At some point I asked myself: how bad of an idea is it to use HTML checkboxes as pixels?
Turns out, not that bad. Checked = lit, unchecked = dark. A grid of <input type="checkbox"> elements, sized down and packed together, is a surprisingly usable 1-bit display. No canvas. No WebGL. Just the DOM doing things it was not designed for.
How It Works Link to heading
The underlying model is the same across all twenty demos: maintain an array of checkbox elements, run a function each frame that maps each position to on or off, write checked directly. Here it is rendering a clock in a 5×7 bitmap font:
Each demo fills the viewport with a CSS grid of checkboxes. The grid recalculates on resize so it’s always fullscreen. Scroll to zoom (adjusts checkbox size). All rendering happens by flipping .checked on and off each animation frame.
The constraint is the whole point. You get one bit per “pixel”: on or off. Every effect has to be solved as a black-and-white threshold problem. That’s actually fun to think through.
The Demos Link to heading
Twenty demos total, grouped by what they’re actually doing:
- Simulations: Slime Mold, Langton’s Ant, Game of Life, Maze. Actual algorithms with state; the checkboxes just report what happened.
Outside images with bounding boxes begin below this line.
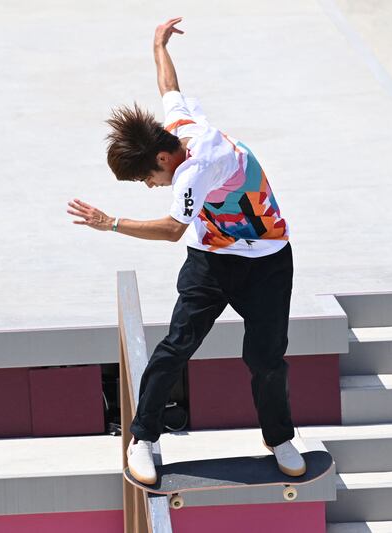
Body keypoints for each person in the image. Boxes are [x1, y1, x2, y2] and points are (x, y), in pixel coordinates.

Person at [67, 17, 305, 485]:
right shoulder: (180, 125)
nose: (151, 186)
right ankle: (144, 438)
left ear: (161, 160)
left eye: (146, 179)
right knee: (177, 345)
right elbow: (168, 87)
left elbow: (172, 229)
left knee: (266, 357)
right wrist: (158, 43)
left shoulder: (195, 168)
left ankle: (278, 437)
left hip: (268, 262)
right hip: (212, 261)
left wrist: (109, 222)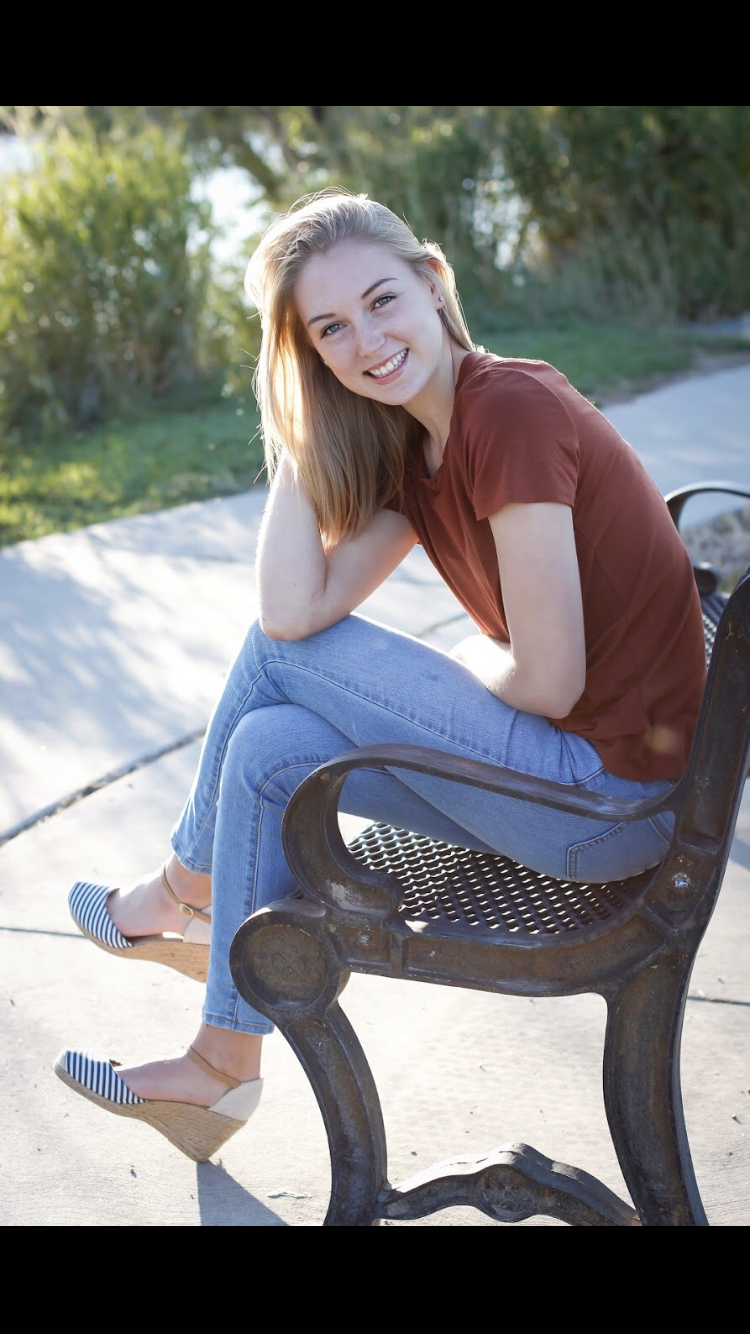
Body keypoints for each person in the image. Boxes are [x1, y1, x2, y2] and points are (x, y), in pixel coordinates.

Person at [54, 187, 707, 1162]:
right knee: (270, 745)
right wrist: (299, 424)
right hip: (577, 788)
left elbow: (549, 680)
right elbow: (294, 606)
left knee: (283, 669)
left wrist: (453, 679)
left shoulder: (509, 411)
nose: (366, 341)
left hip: (612, 807)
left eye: (381, 301)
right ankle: (221, 1063)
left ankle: (180, 889)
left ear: (434, 281)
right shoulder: (419, 451)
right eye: (330, 330)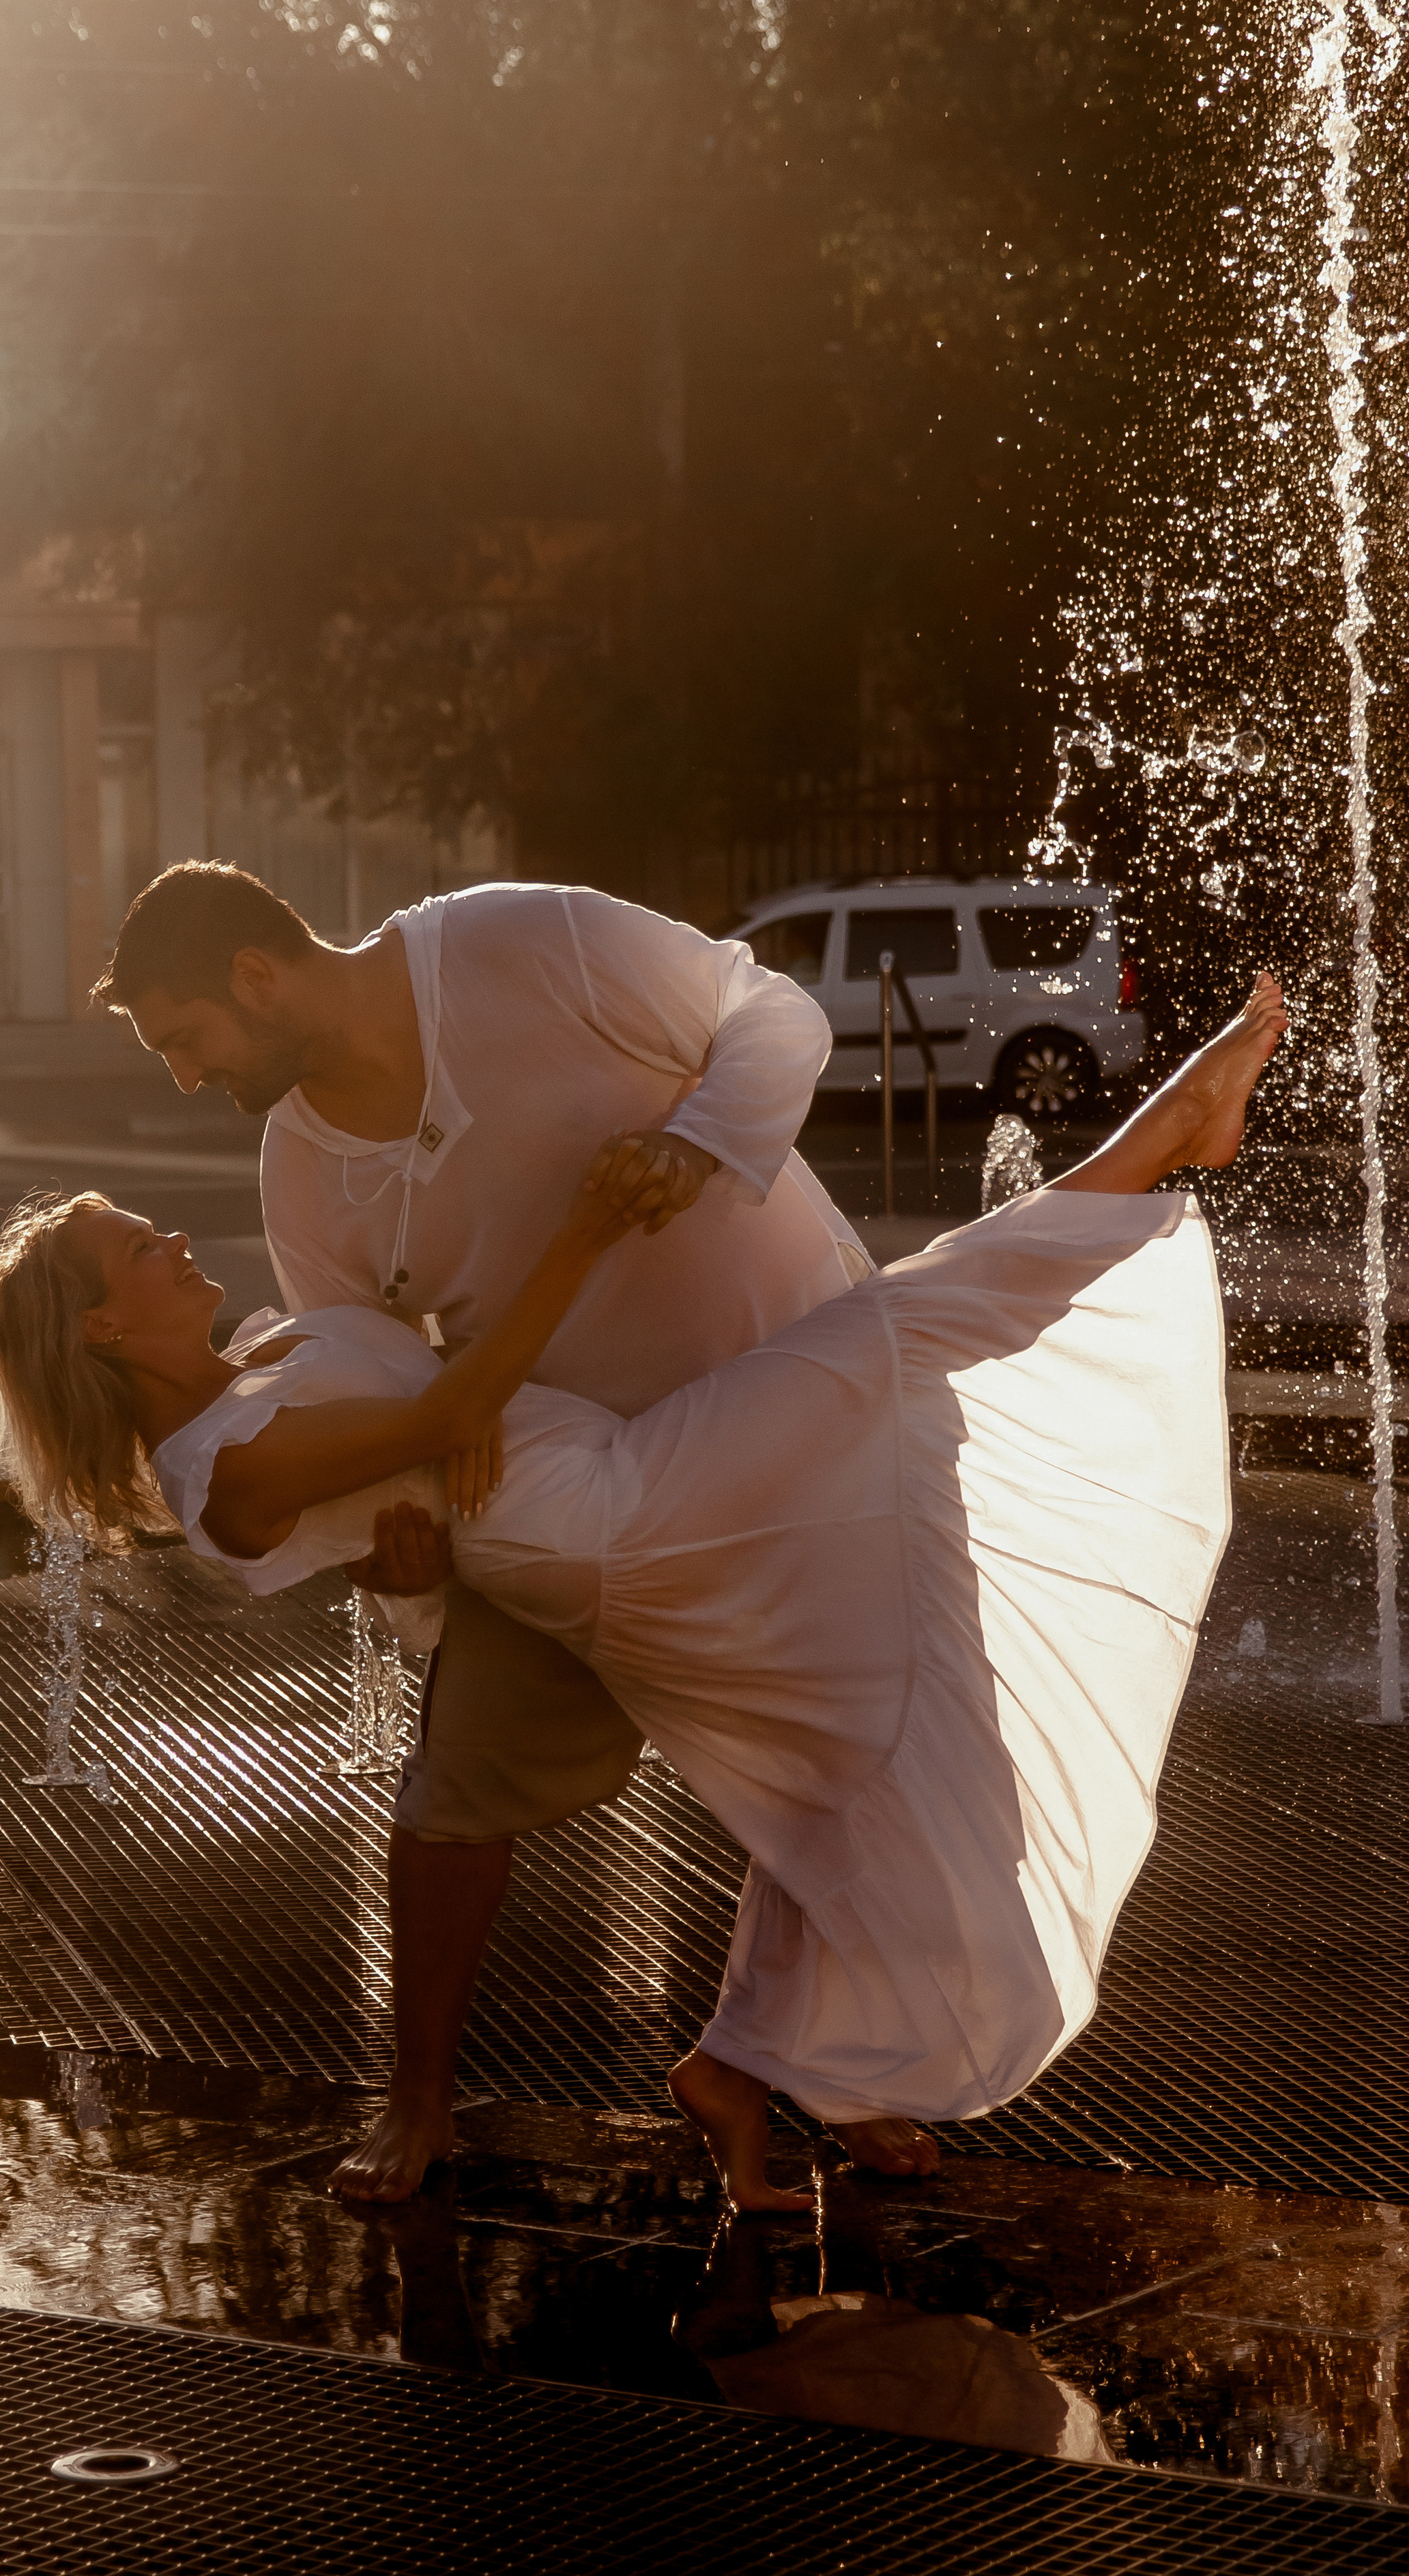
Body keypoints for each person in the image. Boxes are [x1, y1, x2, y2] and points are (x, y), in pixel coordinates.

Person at [0, 977, 1287, 2210]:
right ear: (100, 1328)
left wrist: (441, 1447)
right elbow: (444, 1407)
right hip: (611, 1526)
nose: (168, 1238)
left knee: (843, 1736)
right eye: (136, 1250)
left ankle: (741, 2064)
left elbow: (432, 1425)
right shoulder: (222, 1466)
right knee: (896, 1334)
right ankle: (1167, 1132)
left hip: (610, 1476)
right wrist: (582, 1239)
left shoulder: (267, 1352)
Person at [89, 862, 871, 2201]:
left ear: (255, 976)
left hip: (794, 1405)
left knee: (842, 1771)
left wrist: (700, 1142)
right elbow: (380, 1393)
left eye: (185, 1038)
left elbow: (772, 1015)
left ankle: (844, 2082)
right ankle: (420, 2099)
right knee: (450, 1798)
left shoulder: (528, 938)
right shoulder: (300, 1172)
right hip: (568, 1499)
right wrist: (410, 1568)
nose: (182, 1078)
- Visual Effects: Spirals, Wave Interference, Mandelbrot, Fireworks, The Matrix, Ripples, Raindrops, Wave, Random Noise, Marquee, DVD. Pure math per cell per frame, thresholded to on/off.
- Games: Pong and Snake. Both fully playable.
- Images & Video: Floyd-Steinberg error diffusion on images and live camera feed. The webcam one in particular is worth opening.
Performance Link to heading
Holds up fine at typical viewport sizes. Each checkbox is a real DOM element, so if you shrink them small enough to put 10,000+ on screen it starts to breathe harder. The slime mold sim is the most compute-intensive since it runs agent logic on top of rendering.
If a demo is lagging, scroll up to zoom in. Bigger checkboxes means fewer elements, which means better performance. Scroll down to zoom out if you want it to look cooler and don’t mind the slowdown. Basically the entire resolution dial is just the scroll wheel.
The dither and webcam demos use an offscreen canvas to sample pixel data from their source. That’s the one place something canvas-shaped sneaks in, but the output still goes to checkboxes.